Говорил он хрипло, словно страдал от простуды. Впрочем, он не чихал и не кашлял, так что, видимо, такой голос был у него от природы. Слушать его карканье было не слишком приятно, а поскольку я искала в сэре Лайонеле одни недостатки, то быстро занесла «скрипучий голос» в мысленный перечень его непривлекательных черт. Выражение глаз у него было такое, словно он постоянно что-то прикидывал и рассчитывал в уме. При этом мой дерзкий взгляд его не смутил, лишь угольно-черные брови слегка приподнялись.
Стоило нашему гостю вновь повернуться к моей мачехе, как я тотчас увидела, что в профиль его лицо выглядит гораздо менее симпатичным, чем в фас. Чем-то его резкие черты напомнили мне крысу.
— Вы прибыли к нам издалека? — спросила Бланш частью из вежливости, а частью из любопытства, поскольку мы ничего не знали о нашем госте, даже то, где он живет.
— Из Лондона, — последовал его лаконичный ответ. Дальнейшим расспросам он положил конец, сразу же заявив: — Я уезжаю из Гластонбери завтра утром. Мисс Томасина поедет вместе со мной. Она может взять с собой одну служанку.

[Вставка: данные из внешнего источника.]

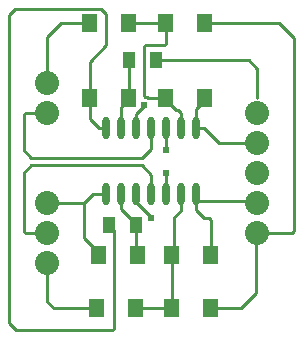
<source format=gtl>
G04*
G04 #@! TF.GenerationSoftware,Altium Limited,Altium Designer,24.4.1 (13)*
G04*
G04 Layer_Physical_Order=1*
G04 Layer_Color=255*
%FSLAX44Y44*%
%MOMM*%
G71*
G04*
G04 #@! TF.SameCoordinates,E702B004-23CB-4448-875A-07FC45505782*
G04*
G04*
G04 #@! TF.FilePolarity,Positive*
G04*
G01*
G75*
%ADD11C,0.2540*%
G04:AMPARAMS|DCode=16|XSize=1.0922mm|YSize=1.2954mm|CornerRadius=0.0055mm|HoleSize=0mm|Usage=FLASHONLY|Rotation=0.000|XOffset=0mm|YOffset=0mm|HoleType=Round|Shape=RoundedRectangle|*
%AMROUNDEDRECTD16*
21,1,1.0922,1.2845,0,0,0.0*
21,1,1.0813,1.2954,0,0,0.0*
1,1,0.0109,0.5406,-0.6422*
1,1,0.0109,-0.5406,-0.6422*
1,1,0.0109,-0.5406,0.6422*
1,1,0.0109,0.5406,0.6422*
%
%ADD16ROUNDEDRECTD16*%
G04:AMPARAMS|DCode=17|XSize=1.27mm|YSize=1.6002mm|CornerRadius=0.0064mm|HoleSize=0mm|Usage=FLASHONLY|Rotation=0.000|XOffset=0mm|YOffset=0mm|HoleType=Round|Shape=RoundedRectangle|*
%AMROUNDEDRECTD17*
21,1,1.2700,1.5875,0,0,0.0*
21,1,1.2573,1.6002,0,0,0.0*
1,1,0.0127,0.6287,-0.7938*
1,1,0.0127,-0.6287,-0.7938*
1,1,0.0127,-0.6287,0.7938*
1,1,0.0127,0.6287,0.7938*
%
%ADD17ROUNDEDRECTD17*%
%ADD18O,0.6096X1.8796*%
%ADD19C,2.0320*%
%ADD20C,0.6096*%
D11*
X153941Y191389D02*
X158750Y196198D01*
X153888Y191389D02*
X153941D01*
X152400Y189901D02*
X153888Y191389D01*
X152400Y177800D02*
Y189901D01*
X161591Y203708D02*
X162099Y203200D01*
X160238Y203708D02*
X161591D01*
X162099Y203200D02*
X177800D01*
X158750Y205196D02*
Y246162D01*
Y205196D02*
X160238Y203708D01*
X158750Y196198D02*
Y196850D01*
X152400Y114935D02*
Y121920D01*
Y114935D02*
X165100Y102235D01*
Y101600D02*
Y102235D01*
X157262Y152400D02*
X165100Y160238D01*
X63500Y152400D02*
X157262D01*
X63500Y146050D02*
X157262D01*
X177800Y121920D02*
Y139700D01*
Y158750D02*
Y177800D01*
X57150Y158750D02*
Y189012D01*
Y158750D02*
X63500Y152400D01*
X165100Y160238D02*
Y177800D01*
X57150Y189012D02*
X58638Y190500D01*
X77216D01*
X165100Y121920D02*
Y138212D01*
X57150Y139700D02*
X63500Y146050D01*
X157262D02*
X165100Y138212D01*
X57150Y90388D02*
Y139700D01*
X44450Y12700D02*
Y273050D01*
Y12700D02*
X50800Y6350D01*
X131862D01*
X49911Y278511D02*
X122809D01*
X44450Y273050D02*
X49911Y278511D01*
X58638Y88900D02*
X77216D01*
X57150Y90388D02*
X58638Y88900D01*
X222250Y165100D02*
X255016D01*
X209550Y177800D02*
X222250Y165100D01*
X203200Y177800D02*
X209550D01*
X144081Y104585D02*
X152400Y96266D01*
X143827Y104585D02*
X144081D01*
X139700Y108712D02*
X143827Y104585D01*
X152400Y95250D02*
Y96266D01*
X139700Y108712D02*
Y121920D01*
X152595Y70925D02*
Y95055D01*
X152400Y95250D02*
X152595Y95055D01*
Y70925D02*
X153670Y69850D01*
X107950Y84201D02*
Y114300D01*
X120650Y69850D02*
Y71501D01*
X107950Y84201D02*
X120650Y71501D01*
X129540Y95250D02*
X133350Y91440D01*
Y7838D02*
Y91440D01*
X131862Y6350D02*
X133350Y7838D01*
X122809Y278511D02*
X127000Y274320D01*
Y247650D02*
Y274320D01*
X88900Y266700D02*
X113030D01*
X77216Y255016D02*
X88900Y266700D01*
X113030Y233680D02*
X127000Y247650D01*
X113030Y203200D02*
Y233680D01*
X107950Y114300D02*
X115570Y121920D01*
X127000D01*
X77216Y114300D02*
X107950D01*
X152400Y25400D02*
X182880D01*
X119380Y23749D02*
Y25400D01*
X82550D02*
X119380D01*
X77216Y30734D02*
Y63500D01*
Y30734D02*
X82550Y25400D01*
X210820Y201549D02*
Y203200D01*
X203200Y193929D02*
X210820Y201549D01*
X203200Y177800D02*
Y193929D01*
X177800Y201549D02*
X186472Y192877D01*
X190500Y177800D02*
Y190500D01*
X177800Y201549D02*
Y203200D01*
X186472Y192877D02*
X188123D01*
X190500Y190500D01*
X160238Y247650D02*
X176312D01*
X158750Y246162D02*
X160238Y247650D01*
X176312D02*
X177800Y249138D01*
Y266700D01*
X203200Y107950D02*
Y117213D01*
X204843Y115570D02*
X253746D01*
X255016Y114300D01*
X203200Y117213D02*
Y121920D01*
Y117213D02*
X204843Y115570D01*
X214412Y101600D02*
X215900Y100112D01*
X209550Y101600D02*
X214412D01*
X215900Y69850D02*
Y100112D01*
X203200Y107950D02*
X209550Y101600D01*
X190500Y107950D02*
Y121920D01*
X184150Y101600D02*
X190500Y107950D01*
X182880Y69850D02*
X184150Y71120D01*
Y101600D01*
X182880Y25400D02*
Y69850D01*
X254000Y38100D02*
Y87884D01*
X255016Y88900D01*
X215900Y25400D02*
X241300D01*
X254000Y38100D01*
X285750Y90388D02*
Y254000D01*
X255016Y88900D02*
X284262D01*
X285750Y90388D01*
X120650Y177800D02*
X127000D01*
X113030Y185420D02*
X120650Y177800D01*
X113030Y185420D02*
Y203200D01*
X146050D02*
Y234950D01*
X139700Y195199D02*
X146050Y201549D01*
Y203200D01*
X139700Y177800D02*
Y195199D01*
X255016Y203200D02*
Y227584D01*
X247650Y234950D02*
X255016Y227584D01*
X168910Y234950D02*
X247650D01*
X273050Y266700D02*
X285750Y254000D01*
X210820Y266700D02*
X273050D01*
X146050D02*
X177800D01*
X77216Y215900D02*
Y255016D01*
D16*
X129540Y95250D02*
D03*
X152400D02*
D03*
X168910Y234950D02*
D03*
X146050D02*
D03*
D17*
X152400Y25400D02*
D03*
X119380D02*
D03*
X215900Y69850D02*
D03*
X182880D02*
D03*
Y25400D02*
D03*
X215900D02*
D03*
X210820Y203200D02*
D03*
X177800D02*
D03*
X113030D02*
D03*
X146050D02*
D03*
X177800Y266700D02*
D03*
X210820D02*
D03*
X146050D02*
D03*
X113030D02*
D03*
X120650Y69850D02*
D03*
X153670D02*
D03*
D18*
X203200Y121920D02*
D03*
X190500D02*
D03*
X177800D02*
D03*
X165100D02*
D03*
X152400D02*
D03*
X139700D02*
D03*
X127000D02*
D03*
Y177800D02*
D03*
X139700D02*
D03*
X152400D02*
D03*
X165100D02*
D03*
X177800D02*
D03*
X190500D02*
D03*
X203200D02*
D03*
D19*
X255016Y88900D02*
D03*
X77216Y63500D02*
D03*
X255016Y114300D02*
D03*
X77216Y88900D02*
D03*
X255016Y139700D02*
D03*
X77216Y114300D02*
D03*
X255016Y165100D02*
D03*
X77216Y190500D02*
D03*
X255016D02*
D03*
X77216Y215900D02*
D03*
D20*
X158750Y196850D02*
D03*
X165100Y101600D02*
D03*
X177800Y139700D02*
D03*
Y158750D02*
D03*
M02*

</source>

Бланш от неожиданности уколола себе палец. Хотя сэр Джаспер и предупредил нас, что сэр Лайонел вправе забрать меня с собой, коль скоро он действительно является моим опекуном, моя мачеха провела всю ночь на коленях в молитве и надеялась, что сможет убедить сэра Лайонела оставить меня под ее попечительством.
— Томасина слишком молода, чтобы покинуть отчий дом! — воскликнула она.
Брови моего опекуна поползли вверх в недоумении:
— Ей же исполнилось тринадцать, разве нет? Многие девушки в этом возрасте уже замужем и растят детей.
— Но не Томасина, сэр Лайонел. Хорошо известно, что слишком ранние роды чреваты болезнями как для ребенка, так и для его матери.
Взгляд сэра Лайонела остановился на мне. Мой опекун задумался, а затем произнес:
— Возможно, вы правы. Но, вообще-то, я увожу ее не для того, чтобы выдать замуж. Впрочем, ее отъезд не обсуждается. Решение уже принято.